Once the line containing "X608125Y65061D01*" is found in the entries below, reproduce it and every line after it, stopping at and including the line containing "X866416Y44700D02*"; reproduce nothing else, and keep each line exact.

= Beginning of Section =

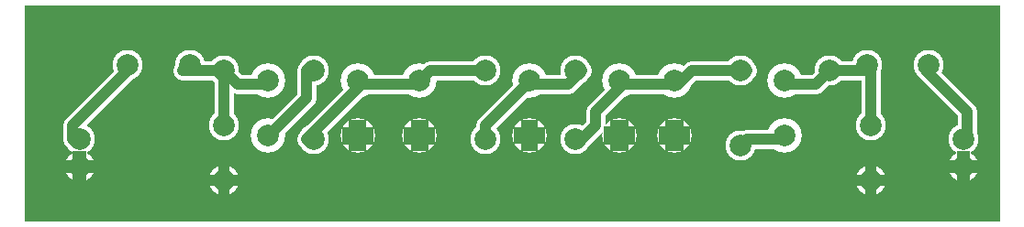
<source format=gbr>
%FSLAX34Y34*%
%MOMM*%
%LNCOPPER_BOTTOM*%
G71*
G01*
%ADD10C,2.800*%
%ADD11C,3.200*%
%ADD12C,1.800*%
%ADD13C,1.013*%
%ADD14C,1.200*%
%ADD15C,0.667*%
%ADD16C,1.713*%
%ADD17C,1.627*%
%ADD18C,1.487*%
%ADD19C,1.240*%
%ADD20C,2.000*%
%ADD21C,1.000*%
%LPD*%
G36*
X0Y200000D02*
X900000Y200000D01*
X900000Y0D01*
X0Y0D01*
X0Y200000D01*
G37*
%LPC*%
X266700Y139800D02*
G54D10*
D03*
X266700Y76300D02*
G54D10*
D03*
X307458Y79562D02*
G54D11*
D03*
X307346Y130542D02*
G54D11*
D03*
X425450Y139800D02*
G54D10*
D03*
X425450Y76300D02*
G54D10*
D03*
X466208Y79562D02*
G54D11*
D03*
X466096Y130542D02*
G54D11*
D03*
X508000Y139800D02*
G54D10*
D03*
X548758Y79561D02*
G54D11*
D03*
X548646Y130542D02*
G54D11*
D03*
X660400Y139800D02*
G54D10*
D03*
X660400Y69950D02*
G54D10*
D03*
X701158Y79562D02*
G54D11*
D03*
X701046Y130542D02*
G54D11*
D03*
X224908Y79562D02*
G54D11*
D03*
X224796Y130542D02*
G54D11*
D03*
X184150Y38200D02*
G54D10*
D03*
X184150Y139800D02*
G54D10*
D03*
X184150Y38200D02*
G54D10*
D03*
X184150Y38200D02*
G54D10*
D03*
X184150Y89000D02*
G54D10*
D03*
X742950Y139800D02*
G54D10*
D03*
X50800Y50900D02*
G54D10*
D03*
X50800Y76300D02*
G54D10*
D03*
X307458Y79562D02*
G54D10*
D03*
X307458Y79562D02*
G54D10*
D03*
X548758Y79561D02*
G54D10*
D03*
X307458Y79562D02*
G54D10*
D03*
X466208Y79562D02*
G54D10*
D03*
X364608Y79562D02*
G54D11*
D03*
X364496Y130542D02*
G54D11*
D03*
X364608Y79562D02*
G54D10*
D03*
X364608Y79562D02*
G54D10*
D03*
X364608Y79561D02*
G54D10*
D03*
X364608Y79561D02*
G54D10*
D03*
X599558Y79561D02*
G54D11*
D03*
X599446Y130542D02*
G54D11*
D03*
X599558Y79561D02*
G54D10*
D03*
X599558Y79561D02*
G54D10*
D03*
X508000Y76300D02*
G54D10*
D03*
X152400Y145100D02*
G54D10*
D03*
X95250Y145100D02*
G54D10*
D03*
X866416Y50900D02*
G54D10*
D03*
X866416Y76300D02*
G54D10*
D03*
X777516Y145100D02*
G54D10*
D03*
X834666Y145100D02*
G54D10*
D03*
G54D12*
X95250Y145100D02*
X95250Y139800D01*
X44450Y89000D01*
X44450Y76300D01*
X50800Y76300D01*
G54D12*
X152400Y145100D02*
X146050Y139800D01*
X184150Y139800D01*
G54D12*
X777516Y145100D02*
X781050Y139800D01*
X742950Y139800D01*
G54D12*
X834666Y145100D02*
X831850Y139800D01*
X869950Y101700D01*
X869950Y76300D01*
X866416Y76300D01*
X781050Y38200D02*
G54D10*
D03*
X781050Y38200D02*
G54D10*
D03*
X781050Y38200D02*
G54D10*
D03*
X781050Y89000D02*
G54D10*
D03*
G54D12*
X184150Y89000D02*
X184150Y139800D01*
G54D12*
X781050Y89000D02*
X781050Y139800D01*
X777516Y145100D01*
G54D12*
X184150Y139800D02*
X196850Y127100D01*
X222250Y127100D01*
X224796Y130542D01*
G54D12*
X224908Y79562D02*
X222250Y76300D01*
X260350Y114400D01*
X260350Y139800D01*
X266700Y139800D01*
G54D12*
X307346Y130542D02*
X311150Y127100D01*
X260350Y76300D01*
X266700Y76300D01*
G54D12*
X364496Y130542D02*
X361950Y127100D01*
X311150Y127100D01*
X307346Y130542D01*
G54D12*
X364496Y130542D02*
X361950Y127100D01*
X374650Y139800D01*
X425450Y139800D01*
G54D12*
X466096Y130542D02*
X463550Y127100D01*
X425450Y89000D01*
X425450Y76300D01*
G54D12*
X508000Y139800D02*
X514350Y139800D01*
X501650Y127100D01*
X463550Y127100D01*
X466096Y130542D01*
G54D12*
X508000Y76300D02*
X514350Y76300D01*
X527050Y89000D01*
X527050Y101700D01*
X552450Y127100D01*
X548646Y130542D01*
G54D12*
X599446Y130542D02*
X603250Y127100D01*
X552450Y127100D01*
X548646Y130542D01*
G54D12*
X599446Y130542D02*
X603250Y127100D01*
X615950Y139800D01*
X666750Y139800D01*
X660400Y139800D01*
G54D12*
X701158Y79562D02*
X704850Y76300D01*
X666750Y76300D01*
X660400Y69950D01*
G54D12*
X742950Y139800D02*
X730250Y127100D01*
X704850Y127100D01*
X701046Y130542D01*
%LPD*%
G54D13*
G36*
X179083Y38200D02*
X179083Y52700D01*
X189217Y52700D01*
X189217Y38200D01*
X179083Y38200D01*
G37*
G36*
X184150Y43267D02*
X198650Y43267D01*
X198650Y33133D01*
X184150Y33133D01*
X184150Y43267D01*
G37*
G36*
X189217Y38200D02*
X189217Y23700D01*
X179083Y23700D01*
X179083Y38200D01*
X189217Y38200D01*
G37*
G36*
X184150Y33133D02*
X169650Y33133D01*
X169650Y43267D01*
X184150Y43267D01*
X184150Y33133D01*
G37*
G54D14*
G36*
X44800Y50900D02*
X44800Y65400D01*
X56800Y65400D01*
X56800Y50900D01*
X44800Y50900D01*
G37*
G36*
X50800Y56900D02*
X65300Y56900D01*
X65300Y44900D01*
X50800Y44900D01*
X50800Y56900D01*
G37*
G36*
X56800Y50900D02*
X56800Y36400D01*
X44800Y36400D01*
X44800Y50900D01*
X56800Y50900D01*
G37*
G36*
X50800Y44900D02*
X36300Y44900D01*
X36300Y56900D01*
X50800Y56900D01*
X50800Y44900D01*
G37*
G54D15*
G36*
X304125Y79562D02*
X304125Y94062D01*
X310792Y94062D01*
X310792Y79562D01*
X304125Y79562D01*
G37*
G36*
X307458Y82895D02*
X321958Y82895D01*
X321958Y76228D01*
X307458Y76228D01*
X307458Y82895D01*
G37*
G36*
X310792Y79562D02*
X310792Y65062D01*
X304125Y65062D01*
X304125Y79562D01*
X310792Y79562D01*
G37*
G36*
X307458Y76228D02*
X292958Y76228D01*
X292958Y82895D01*
X307458Y82895D01*
X307458Y76228D01*
G37*
G54D16*
G36*
X540192Y79561D02*
X540192Y94061D01*
X557325Y94061D01*
X557325Y79561D01*
X540192Y79561D01*
G37*
G36*
X548758Y88128D02*
X563258Y88128D01*
X563258Y70995D01*
X548758Y70995D01*
X548758Y88128D01*
G37*
G36*
X557325Y79561D02*
X557325Y65061D01*
X540192Y65061D01*
X540192Y79561D01*
X557325Y79561D01*
G37*
G36*
X548758Y70995D02*
X534258Y70995D01*
X534258Y88128D01*
X548758Y88128D01*
X548758Y70995D01*
G37*
G54D17*
G36*
X299325Y79562D02*
X299325Y94062D01*
X315592Y94062D01*
X315592Y79562D01*
X299325Y79562D01*
G37*
G36*
X307458Y87695D02*
X321958Y87695D01*
X321958Y71428D01*
X307458Y71428D01*
X307458Y87695D01*
G37*
G36*
X315592Y79562D02*
X315592Y65062D01*
X299325Y65062D01*
X299325Y79562D01*
X315592Y79562D01*
G37*
G36*
X307458Y71428D02*
X292958Y71428D01*
X292958Y87695D01*
X307458Y87695D01*
X307458Y71428D01*
G37*
G54D18*
G36*
X458775Y79562D02*
X458775Y94062D01*
X473642Y94062D01*
X473642Y79562D01*
X458775Y79562D01*
G37*
G36*
X466208Y86995D02*
X480708Y86995D01*
X480708Y72128D01*
X466208Y72128D01*
X466208Y86995D01*
G37*
G36*
X473642Y79562D02*
X473642Y65062D01*
X458775Y65062D01*
X458775Y79562D01*
X473642Y79562D01*
G37*
G36*
X466208Y72128D02*
X451708Y72128D01*
X451708Y86995D01*
X466208Y86995D01*
X466208Y72128D01*
G37*
G54D13*
G36*
X359542Y79562D02*
X359542Y94062D01*
X369675Y94062D01*
X369675Y79562D01*
X359542Y79562D01*
G37*
G36*
X364608Y84628D02*
X379108Y84628D01*
X379108Y74495D01*
X364608Y74495D01*
X364608Y84628D01*
G37*
G36*
X369675Y79562D02*
X369675Y65062D01*
X359542Y65062D01*
X359542Y79562D01*
X369675Y79562D01*
G37*
G36*
X364608Y74495D02*
X350108Y74495D01*
X350108Y84628D01*
X364608Y84628D01*
X364608Y74495D01*
G37*
G54D15*
G36*
X361275Y79561D02*
X361275Y94061D01*
X367941Y94061D01*
X367941Y79561D01*
X361275Y79561D01*
G37*
G36*
X364608Y82894D02*
X379108Y82894D01*
X379108Y76228D01*
X364608Y76228D01*
X364608Y82894D01*
G37*
G36*
X367941Y79561D02*
X367941Y65061D01*
X361275Y65061D01*
X361275Y79561D01*
X367941Y79561D01*
G37*
G36*
X364608Y76228D02*
X350108Y76228D01*
X350108Y82894D01*
X364608Y82894D01*
X364608Y76228D01*
G37*
G54D17*
G36*
X356475Y79561D02*
X356475Y94061D01*
X372741Y94061D01*
X372741Y79561D01*
X356475Y79561D01*
G37*
G36*
X364608Y87694D02*
X379108Y87694D01*
X379108Y71428D01*
X364608Y71428D01*
X364608Y87694D01*
G37*
G36*
X372741Y79561D02*
X372741Y65061D01*
X356475Y65061D01*
X356475Y79561D01*
X372741Y79561D01*
G37*
G36*
X364608Y71428D02*
X350108Y71428D01*
X350108Y87694D01*
X364608Y87694D01*
X364608Y71428D01*
G37*
G54D13*
G36*
X594492Y79561D02*
X594492Y94061D01*
X604625Y94061D01*
X604625Y79561D01*
X594492Y79561D01*
G37*
G36*
X599558Y84628D02*
X614058Y84628D01*
X614058Y74495D01*
X599558Y74495D01*
X599558Y84628D01*
G37*
G36*
X604625Y79561D02*
X604625Y65061D01*
X594492Y65061D01*
X594492Y79561D01*
X604625Y79561D01*
G37*
G36*
X599558Y74495D02*
X585058Y74495D01*
X585058Y84628D01*
X599558Y84628D01*
X599558Y74495D01*
G37*
G54D16*
G36*
X590991Y79561D02*
X590991Y94061D01*
X608125Y94061D01*
X608125Y79561D01*
X590991Y79561D01*
G37*
G36*
X599558Y88128D02*
X614058Y88128D01*
X614058Y70994D01*
X599558Y70994D01*
X599558Y88128D01*
G37*
G36*
X608125Y79561D02*
X608125Y65061D01*
X590991Y65061D01*
X590991Y79561D01*
X608125Y79561D01*
G37*
G36*
X599558Y70994D02*
X585058Y70994D01*
X585058Y88128D01*
X599558Y88128D01*
X599558Y70994D01*
G37*
G54D19*
G36*
X872616Y50900D02*
X872616Y36400D01*
X860216Y36400D01*
X860216Y50900D01*
X872616Y50900D01*
G37*
G36*
X866416Y44700D02*
X851916Y44700D01*
X851916Y57100D01*
X866416Y57100D01*
X866416Y44700D01*
G37*
G36*
X860216Y50900D02*
X860216Y65400D01*
X872616Y65400D01*
X872616Y50900D01*
X860216Y50900D01*
G37*
G36*
X866416Y57100D02*
X880916Y57100D01*
X880916Y44700D01*
X866416Y44700D01*
X866416Y57100D01*
G37*
G54D13*
G36*
X775983Y38200D02*
X775983Y52700D01*
X786117Y52700D01*
X786117Y38200D01*
X775983Y38200D01*
G37*
G36*
X781050Y43267D02*
X795550Y43267D01*
X795550Y33133D01*
X781050Y33133D01*
X781050Y43267D01*
G37*
G36*
X786117Y38200D02*
X786117Y23700D01*
X775983Y23700D01*
X775983Y38200D01*
X786117Y38200D01*
G37*
G36*
X781050Y33133D02*
X766550Y33133D01*
X766550Y43267D01*
X781050Y43267D01*
X781050Y33133D01*
G37*
X266700Y139800D02*
G54D20*
D03*
X266700Y76300D02*
G54D20*
D03*
X307458Y79562D02*
G54D20*
D03*
X307346Y130542D02*
G54D20*
D03*
X425450Y139800D02*
G54D20*
D03*
X425450Y76300D02*
G54D20*
D03*
X466208Y79562D02*
G54D20*
D03*
X466096Y130542D02*
G54D20*
D03*
X508000Y139800D02*
G54D20*
D03*
X548758Y79561D02*
G54D20*
D03*
X548646Y130542D02*
G54D20*
D03*
X660400Y139800D02*
G54D20*
D03*
X660400Y69950D02*
G54D20*
D03*
X701158Y79562D02*
G54D20*
D03*
X701046Y130542D02*
G54D20*
D03*
X224908Y79562D02*
G54D20*
D03*
X224796Y130542D02*
G54D20*
D03*
X184150Y38200D02*
G54D20*
D03*
X184150Y139800D02*
G54D20*
D03*
X184150Y38200D02*
G54D20*
D03*
X184150Y38200D02*
G54D20*
D03*
X184150Y89000D02*
G54D20*
D03*
X742950Y139800D02*
G54D20*
D03*
X50800Y50900D02*
G54D20*
D03*
X50800Y76300D02*
G54D20*
D03*
X307458Y79562D02*
G54D20*
D03*
X307458Y79562D02*
G54D20*
D03*
X548758Y79561D02*
G54D20*
D03*
X307458Y79562D02*
G54D20*
D03*
X466208Y79562D02*
G54D20*
D03*
X364608Y79562D02*
G54D20*
D03*
X364496Y130542D02*
G54D20*
D03*
X364608Y79562D02*
G54D20*
D03*
X364608Y79562D02*
G54D20*
D03*
X364608Y79561D02*
G54D20*
D03*
X364608Y79561D02*
G54D20*
D03*
X599558Y79561D02*
G54D20*
D03*
X599446Y130542D02*
G54D20*
D03*
X599558Y79561D02*
G54D20*
D03*
X599558Y79561D02*
G54D20*
D03*
X508000Y76300D02*
G54D20*
D03*
X152400Y145100D02*
G54D20*
D03*
X95250Y145100D02*
G54D20*
D03*
X866416Y50900D02*
G54D20*
D03*
X866416Y76300D02*
G54D20*
D03*
X777516Y145100D02*
G54D20*
D03*
X834666Y145100D02*
G54D20*
D03*
G54D21*
X95250Y145100D02*
X95250Y139800D01*
X44450Y89000D01*
X44450Y76300D01*
X50800Y76300D01*
G54D21*
X152400Y145100D02*
X146050Y139800D01*
X184150Y139800D01*
G54D21*
X777516Y145100D02*
X781050Y139800D01*
X742950Y139800D01*
G54D21*
X834666Y145100D02*
X831850Y139800D01*
X869950Y101700D01*
X869950Y76300D01*
X866416Y76300D01*
X781050Y38200D02*
G54D20*
D03*
X781050Y38200D02*
G54D20*
D03*
X781050Y38200D02*
G54D20*
D03*
X781050Y89000D02*
G54D20*
D03*
G54D21*
X184150Y89000D02*
X184150Y139800D01*
G54D21*
X781050Y89000D02*
X781050Y139800D01*
X777516Y145100D01*
G54D21*
X184150Y139800D02*
X196850Y127100D01*
X222250Y127100D01*
X224796Y130542D01*
G54D21*
X224908Y79562D02*
X222250Y76300D01*
X260350Y114400D01*
X260350Y139800D01*
X266700Y139800D01*
G54D21*
X307346Y130542D02*
X311150Y127100D01*
X260350Y76300D01*
X266700Y76300D01*
G54D21*
X364496Y130542D02*
X361950Y127100D01*
X311150Y127100D01*
X307346Y130542D01*
G54D21*
X364496Y130542D02*
X361950Y127100D01*
X374650Y139800D01*
X425450Y139800D01*
G54D21*
X466096Y130542D02*
X463550Y127100D01*
X425450Y89000D01*
X425450Y76300D01*
G54D21*
X508000Y139800D02*
X514350Y139800D01*
X501650Y127100D01*
X463550Y127100D01*
X466096Y130542D01*
G54D21*
X508000Y76300D02*
X514350Y76300D01*
X527050Y89000D01*
X527050Y101700D01*
X552450Y127100D01*
X548646Y130542D01*
G54D21*
X599446Y130542D02*
X603250Y127100D01*
X552450Y127100D01*
X548646Y130542D01*
G54D21*
X599446Y130542D02*
X603250Y127100D01*
X615950Y139800D01*
X666750Y139800D01*
X660400Y139800D01*
G54D21*
X701158Y79562D02*
X704850Y76300D01*
X666750Y76300D01*
X660400Y69950D01*
G54D21*
X742950Y139800D02*
X730250Y127100D01*
X704850Y127100D01*
X701046Y130542D01*
M02*

</source>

= End of Section =

## SOLUTION BELOW
X608125Y65061D01*
X590991Y65061D01*
X590991Y79561D01*
X608125Y79561D01*
G37*
G36*
X599558Y70994D02*
X585058Y70994D01*
X585058Y88128D01*
X599558Y88128D01*
X599558Y70994D01*
G37*
G54D19*
G36*
X872616Y50900D02*
X872616Y36400D01*
X860216Y36400D01*
X860216Y50900D01*
X872616Y50900D01*
G37*
G36*
X866416Y44700D02*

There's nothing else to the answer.